What do people and boxes all have in common? According to the performance artists in Whoop Dee Doo’s interactive art installation “Have You Seen the Ghost of John?”, the answer is the right to fall in love. Although the show was held in collaboration with Macon Reed’s “On World-Making: Context, Narrative, Myth and Truth” class at Amherst, it was only through the whispers of a few keen individuals that I was able to hear about the project and secure a spot at one of the three same-day showings which were held on the third floor of Fayerweather Hall.
While these might sound like a strange assortment of individuals and items to premise an entire show around, Whoop Dee Doo makes a point of embracing the absurd. For over a decade, the travelling and performance-based project has explored what it means to make meaningful and unique community-based art. For this project, that includes enlisting local artists to create a bizarre world of bright colors, transcendental sounds and experimental theater elements.

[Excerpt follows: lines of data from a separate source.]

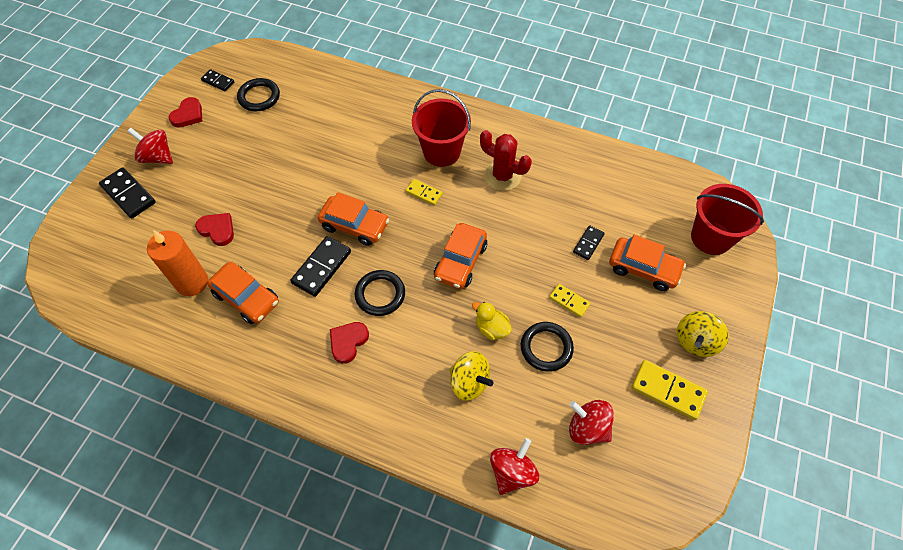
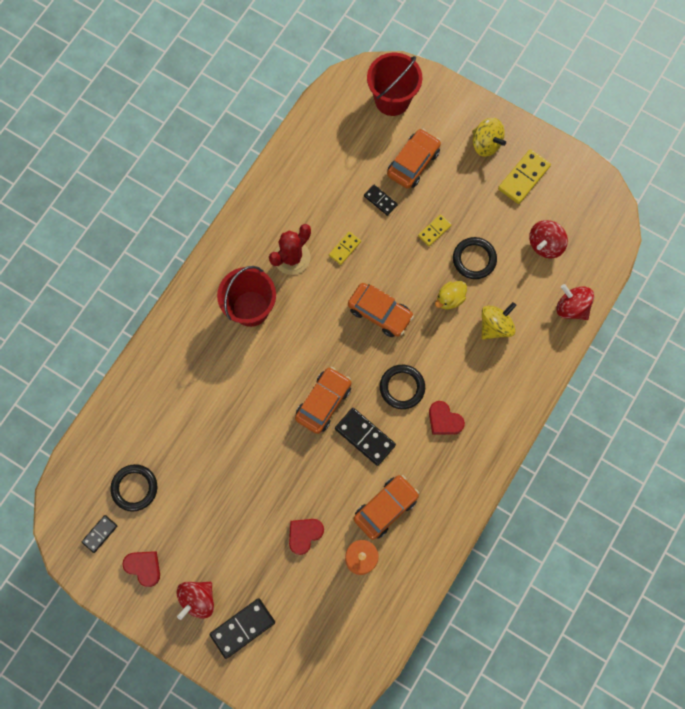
camera: 80 degrees left, 15 degrees up
(424, 193) = (298, 333): yellow domino -> yellow domino (345, 248)

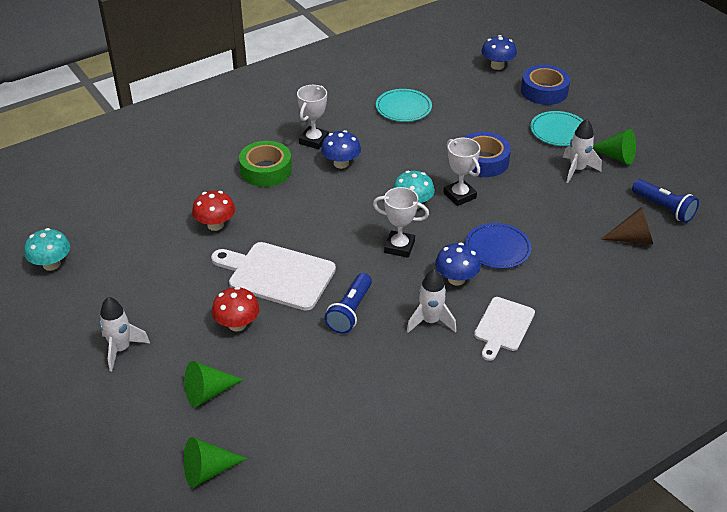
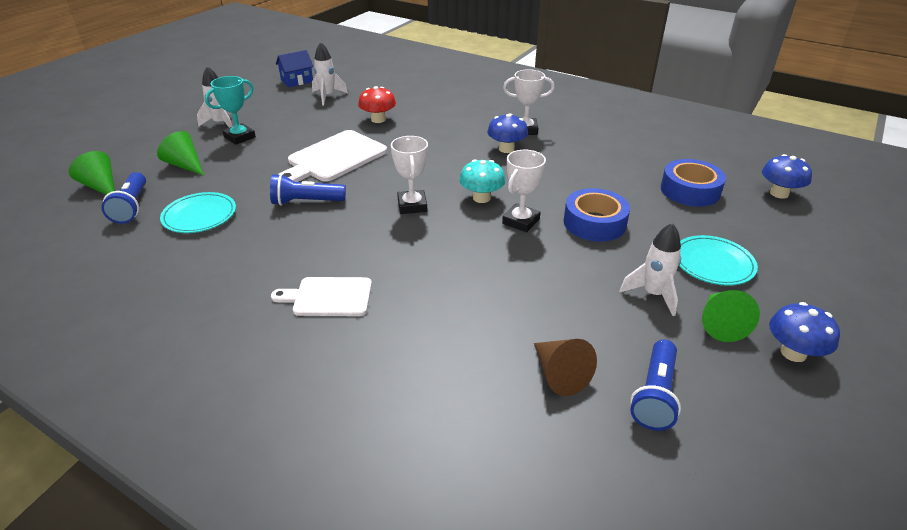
camera: 65 degrees right, 5 degrees down
(51, 264) = (297, 81): turquoise mushroom -> blue house
(171, 338) = (239, 137): none -> turquoise trophy
(237, 324) = (266, 157): red mushroom -> none
(266, 170) = (463, 121): green tape -> none
(274, 445) = (132, 207): none -> blue flashlight
(277, 275) = (334, 158): white cutting board -> white cutting board turned 135 degrees counterclockwise
(403, 108) = (626, 158): turquoise plate -> turquoise plate (199, 216)
(430, 321) = (314, 248): white rocket -> white rocket (327, 96)
(456, 279) = (386, 249): blue mushroom -> blue mushroom (793, 353)
(497, 248) = (454, 265): blue plate -> none
(544, 91) = (778, 236): blue tape -> blue tape (690, 190)

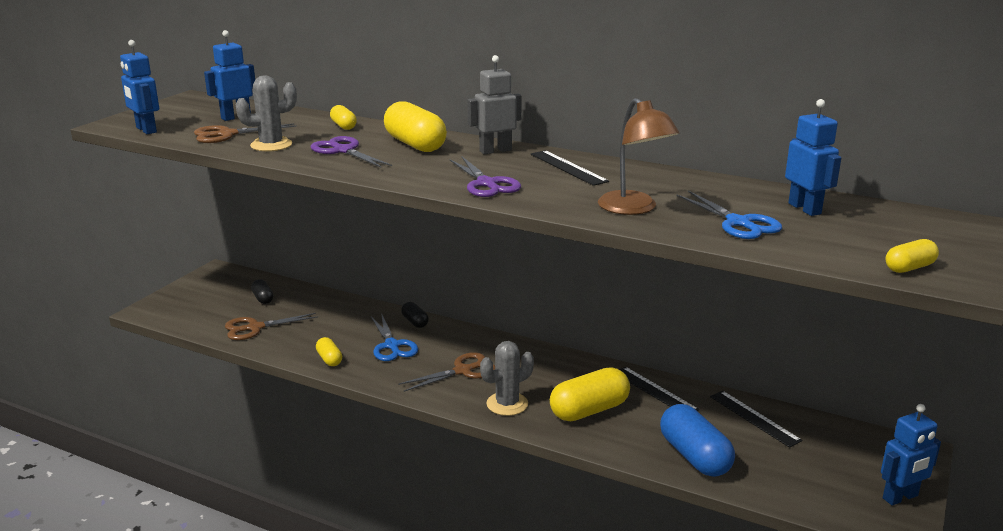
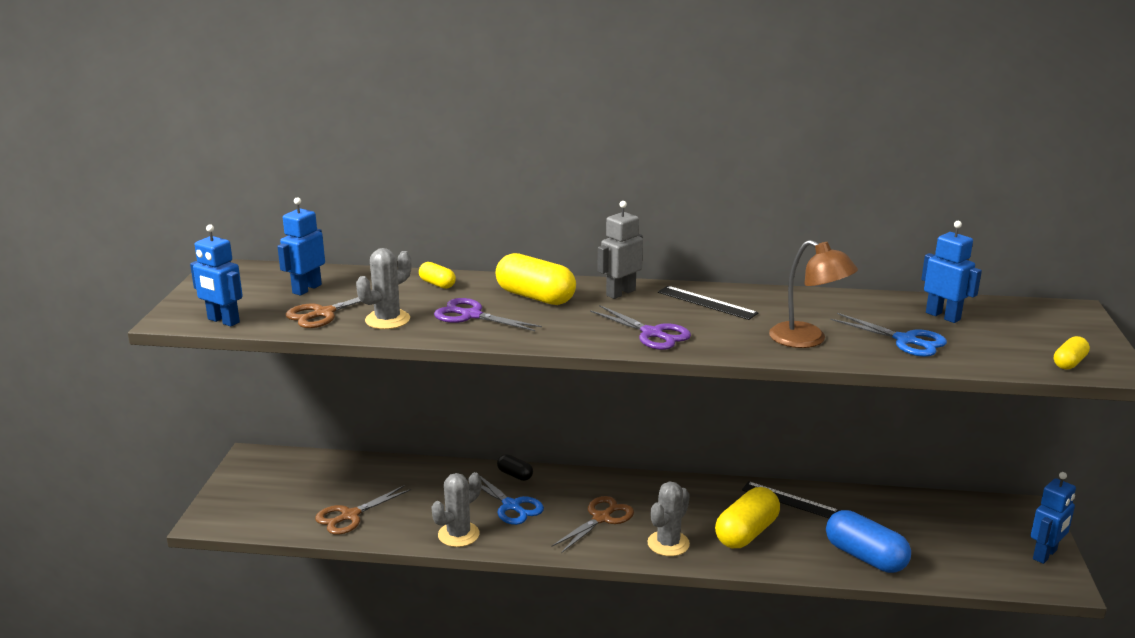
camera: 20 degrees left, 0 degrees up
(263, 298) = (331, 480): black capsule -> none
(329, 359) = (458, 534): yellow capsule -> grey cactus
(754, 418) = (889, 508): black ruler -> none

The performance art leanings of the project prove the mission of Whoop Dee Doo unique enough; however it is the limited show runs and community-based focus that truly make the project notable. There is an element of ephemerality that characterizes Whoop Dee Doo and its works: the production is preceded by little fanfare and hardly more than a Facebook page advertising the upcoming spectacle.
This third floor corner of Fayerweather is a floor rarely seen by even the most studious of art students who may consider themselves regulars of the hall. However, on April 12, the warm attic space of the floor was packed with assorted community members from the five colleges, alongside many artists from the greater Amherst community.
A docent dressed as a cardboard box ushered small groups into a classroom that had been flipped to embody the image of a futuristic haunted attic. Towering stacks of cardboard boxes flanked the sides of a makeshift stage emblazoned with a monochromatic “Whoop Dee Doo” logo. The letters reflected onto the foggy metallic floor below it, littered loosely by packing peanuts. The space was tight, and silence washed over the seated audience in anticipation of a host. However, the only cue the show had begun was the complete cutting of the lights. With a flash, the lights returned in a burning red, as the flaps of the cardboard boxes opened in unison. From each hole, a sheet ghost popped out its head and began to sing an eerie a cappella rendition of the old children’s song “Have You Seen the Ghost of John?” for which the show was named.
At the end of the song, the flaps closed, and the lights were cut once more. The lights blinked back on in a fluttering of pink and blue which left a blurry patchwork on the reflective floor, lighting the room from above and below. A set of boxes cleared away to reveal a falling curtain and a “2001: A Space Odyssey”-inspired display constructed entirely of cardboard. Two figures draped in tin-foil clothing with cardboard boxes for heads sat in front of a picturesque window, revealing a cartoon-y universe of stars as they conversed about the potential whereabouts of the ghost of John.
The remainder of the show passed through skits like these, phasing through a series of dancers and another round of singing ghosts. The turning point of the show came after a pause of darkness when a man popped out of a cardboard coffin toting a white Fender electric guitar while sporting fuzzy black hair and round, wire-rimmed glasses.
“It’s me, the ghost of John,” he paused, as he announced himself in a feigned British accent, “Lennon.” He went on to perform a song titled “Boxy Lady” about boxes falling in love. The tune was admittedly a catchy success with the audience, even though the British accent disappeared as soon as the song began. Despite that being the climax of the show, it was the most stripped-back and traditional performance of the evening. While most performance artworks maintain an air of earnestness that is frowned upon to laugh at, in this moment the audience was clearly invited to enjoy the comedic nature of the spectacle.
“Boxy Lady” was emphasized by the penultimate skit which featured two boxes engaged in a wedding ceremony as an organ rendition of Richard Wagner’s ever-familiar “Bridal Chorus” played. A priest humorously ordained the ceremony between the two partners, asking, “Box, will you take Box to be your loyally wedded box? And Box, will you take Box to be your loyally wedded box?”
The show concluded with the return of the singing sheet ghosts who covered Kehlani’s “Honey,” the lyrics of which were cleverly reworded to be box-centric puns. Confetti fell from the ceiling, turning the room into the site of a wedding reception. The audience left the space feeling as if they had witnessed some act of love, despite the curious experimental elements and the lack of narrative that marked the short performance. While perhaps not the explicit point of the performance, in some way, the audience had witnessed an act of love. Whoop Dee Doo had met its mission of bringing together a diverse group of creators who had shared their collective passions in an art piece centered on the joy of community.
Like any good performance piece, the meaning of “Have You Seen the Ghost of John?” is highly contentious and the verdict is still out on whether the performance is a bizarre tribute to cardboard and John Lennon, the absurdities of love, both or perhaps neither. Regardless of intent, the piece was immensely enjoyed by the audience, myself included. While the performance lasted no more than 20 minutes, the work of Whoop Dee Doo has certainly left a lasting impression. As it turns out, bringing together the community to celebrate the life and love of cardboard boxes as soundtracked by the ghost of John Lennon is exactly what the Amherst community needed.